As recently as last week, the new premier of Ontario, Doug Ford, indicated that the now 48-year old site is due for a total makeover.
“Everything (to do with Ontario Place) is on the table,” the Ford government says, “including a casino,” or in its words, “a world-class attraction.”
A casino, where they staged free concerts? A world class attraction, when most people in the downtown area of Toronto are seeking green refuge from the concrete jungle? Well, I for one am inclined to put aside my general dislike for Conservative policies all those years ago, and am prepared to listen to sage Bill Davis. In fact, it brings to mind the recent phrase, “the older I get, the wiser my father becomes,” as coined by author Eugene Fullerton. Maybe it’s time to listen more closely to older members of our community, those who’ve experienced more, invested more, understood more than some of us who’ve come along lately, such as the so-called “for the people” Ford government with so-called quick fixes in their planning.
This week, I made a couple of speaking appearances in the Sarnia area. Over a lunch table on Tuesday, I happened to speak with John McPhedron, 82 (a few years younger than Davis) but equally astute in his assessment of his community. During his career as a market analyst for Manpower and Immigration Canada (analysing the then-burgeoning Sarnia economy of petro-chemical and energy production) back in the 1970s, he accurately predicted the need for Canadian companies (and civil service) to improve salaries and worker benefits – the need to attract more highly skilled professionals from around the globe to bolster both the city’s and Canada’s economies. That’s one of the reasons Sarnia blossomed as a workers’ destination 40 years ago. And when I asked him about the next big issue on the horizon?
“Well, when the federal election rolls around later this year, the hot issues won’t be carbon taxes, or immigration, or even border security,” McPhedron said. “It’ll be pharma-care!”
And I wrote that down for the record. Then, another of my lunch partners piped up. Also in his 80s, Joe Zanek worked for most of his career with Dow Chemical, also in Sarnia. In fact, he told me, in large measure, some of his ideas were responsible for saving the plant. Back in the 1970s, when it looked as if economies of scale would force Dow to relocate its plant from Sarnia to Texas, where energy costs were lower, Joe, an energy engineer, found a way to save the Sarnia plant millions in expenses – by cutting its coal, gas and electrical power bills in half. So, I asked Joe what he saw in our energy future.
“I’m not sold on battery-powered cars,” he said. “When it costs $90,000 to buy an electric car (which most can’t afford) and the battery costs a third of that, ($30,000) I’m not so sure they’re the answer. There’s got to be something better.”
What’s my point? In the span of three days this week, I’ve listened to three elders peer into the future. And while a lot of this youth-focused world isn’t prepared to consider older citizens relevant, nor have an interest in what they have to say, I am and I do!
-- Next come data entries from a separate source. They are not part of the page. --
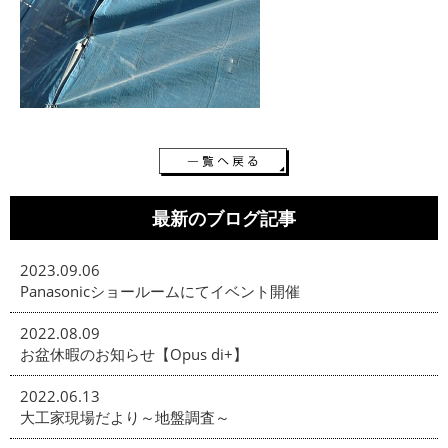
最新のブログ記事
2023.09.06
Panasonicショールームにてイベント開催
2022.08.09
お盆休暇のお知らせ【Opus di+】
2022.06.13
大工家現場だより～地盤調査～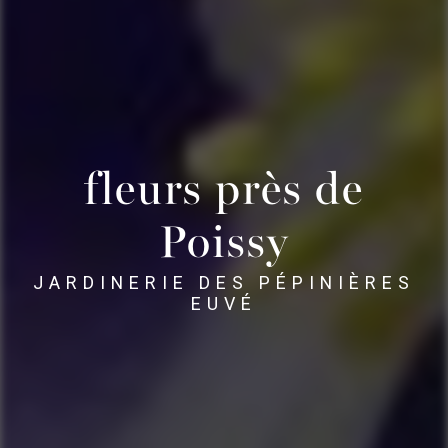
fleurs près de
Poissy
JARDINERIE DES PÉPINIÈRES
EUVÉ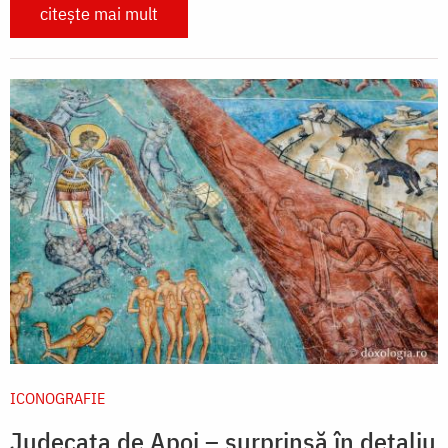
citește mai mult
ICONOGRAFIE
Judecata de Apoi – surprinsă în detaliu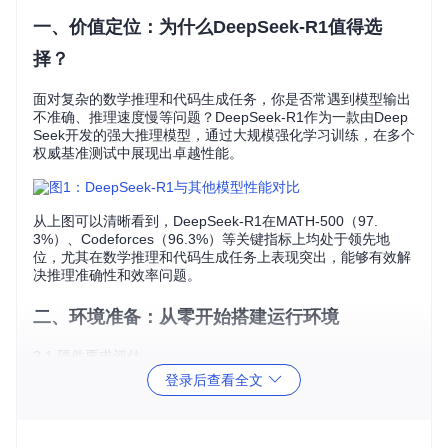
一、价值定位：为什么DeepSeek-R1值得选
择？
面对复杂的数学推理和代码生成任务，你是否常遇到模型输出
不准确、推理速度慢等问题？DeepSeek-R1作为一款由Deep
Seek开发的强大推理模型，通过大规模强化学习训练，在多个
权威基准测试中展现出卓越性能。
从上图可以清晰看到，DeepSeek-R1在MATH-500（97.
3%）、Codeforces（96.3%）等关键指标上均处于领先地
位，尤其在数学推理和代码生成任务上表现突出，能够有效解
决推理准确性和效率问题。
二、环境准备：从零开始搭建运行环境
2.1 硬件要求评估
登录后查看全文
在开始安装前，你需要评估自己的硬件条件是否满足需求。不
同模型版本对硬件的要求差异较大：
全量模型（671B参数）：需要至少8张A100级别的GPU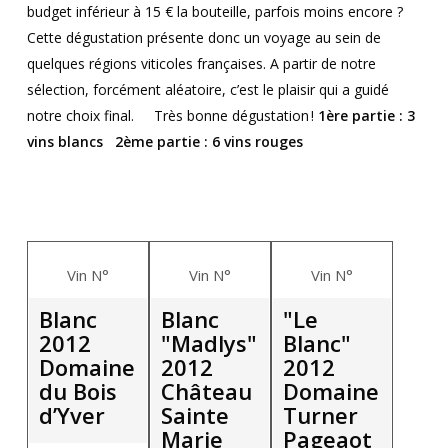
budget inférieur à 15 € la bouteille, parfois moins encore ?
Cette dégustation présente donc un voyage au sein de
quelques régions viticoles françaises. A partir de notre
sélection, forcément aléatoire, c’est le plaisir qui a guidé
notre choix final.
Très bonne dégustation !
1
ère
partie
:
3
vins blancs
2
ème
partie
: 6 vins rouges
Vin N°
Vin N°
Vin N°
Blanc
Blanc
"Le
2012
"Madlys"
Blanc"
Domaine
2012
2012
du Bois
Château
Domaine
d’Yver
Sainte
Turner
Marie
Pageaot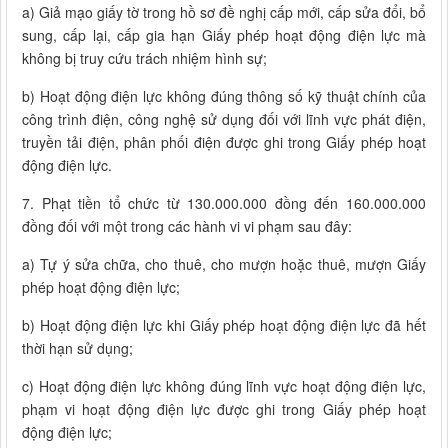
a) Giả mạo giấy tờ trong hồ sơ đề nghị cấp mới, cấp sửa đổi, bổ
sung, cấp lại, cấp gia hạn Giấy phép hoạt động điện lực mà
không bị truy cứu trách nhiệm hình sự;
b) Hoạt động điện lực không đúng thông số kỹ thuật chính của
công trình điện, công nghệ sử dụng đối với lĩnh vực phát điện,
truyền tải điện, phân phối điện được ghi trong Giấy phép hoạt
động điện lực.
7. Phạt tiền tổ chức từ 130.000.000 đồng đến 160.000.000
đồng đối với một trong các hành vi vi phạm sau đây:
a) Tự ý sửa chữa, cho thuê, cho mượn hoặc thuê, mượn Giấy
phép hoạt động điện lực;
b) Hoạt động điện lực khi Giấy phép hoạt động điện lực đã hết
thời hạn sử dụng;
c) Hoạt động điện lực không đúng lĩnh vực hoạt động điện lực,
phạm vi hoạt động điện lực được ghi trong Giấy phép hoạt
động điện lực;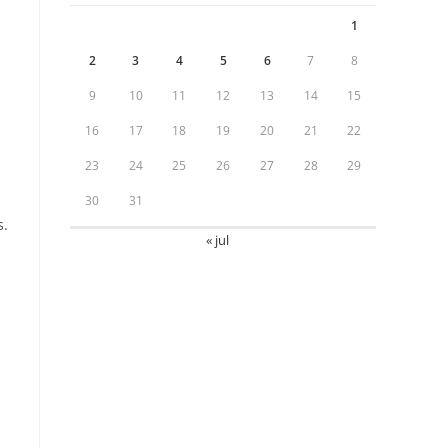
1
2
3
4
5
6
7
8
9
10
11
12
13
14
15
16
17
18
19
20
21
22
23
24
25
26
27
28
29
30
31
s.
« jul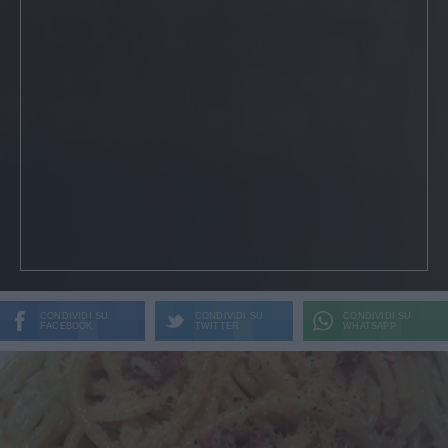
CONDIVIDI SU
CONDIVIDI SU
CONDIVIDI SU
FACEBOOK
TWITTER
WHATSAPP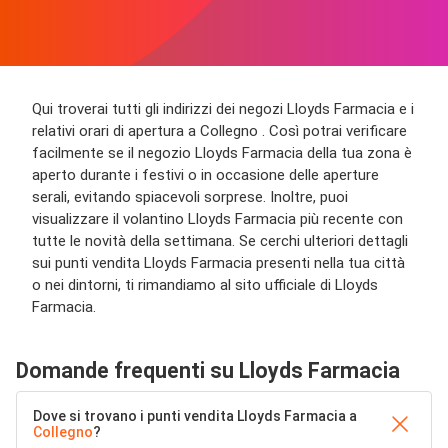
Qui troverai tutti gli indirizzi dei negozi Lloyds Farmacia e i
relativi orari di apertura a Collegno . Così potrai verificare
facilmente se il negozio Lloyds Farmacia della tua zona è
aperto durante i festivi o in occasione delle aperture
serali, evitando spiacevoli sorprese. Inoltre, puoi
visualizzare il volantino Lloyds Farmacia più recente con
tutte le novità della settimana. Se cerchi ulteriori dettagli
sui punti vendita Lloyds Farmacia presenti nella tua città
o nei dintorni, ti rimandiamo al sito ufficiale di Lloyds
Farmacia.
Domande frequenti su Lloyds Farmacia
Dove si trovano i punti vendita Lloyds Farmacia a
Collegno
?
Case in point – as the new provincial government, claiming to be “For The People” considers all options for Ontario Place, including casinos instead of Cinespheres, I’m inclined to consider the advice from former premier Bill Davis, who was for the people in a lower-case kind of way.
“While any site decades old needs renewal and investment,” Davis said this week, “the core idea … (must remain) genuinely family friendly.”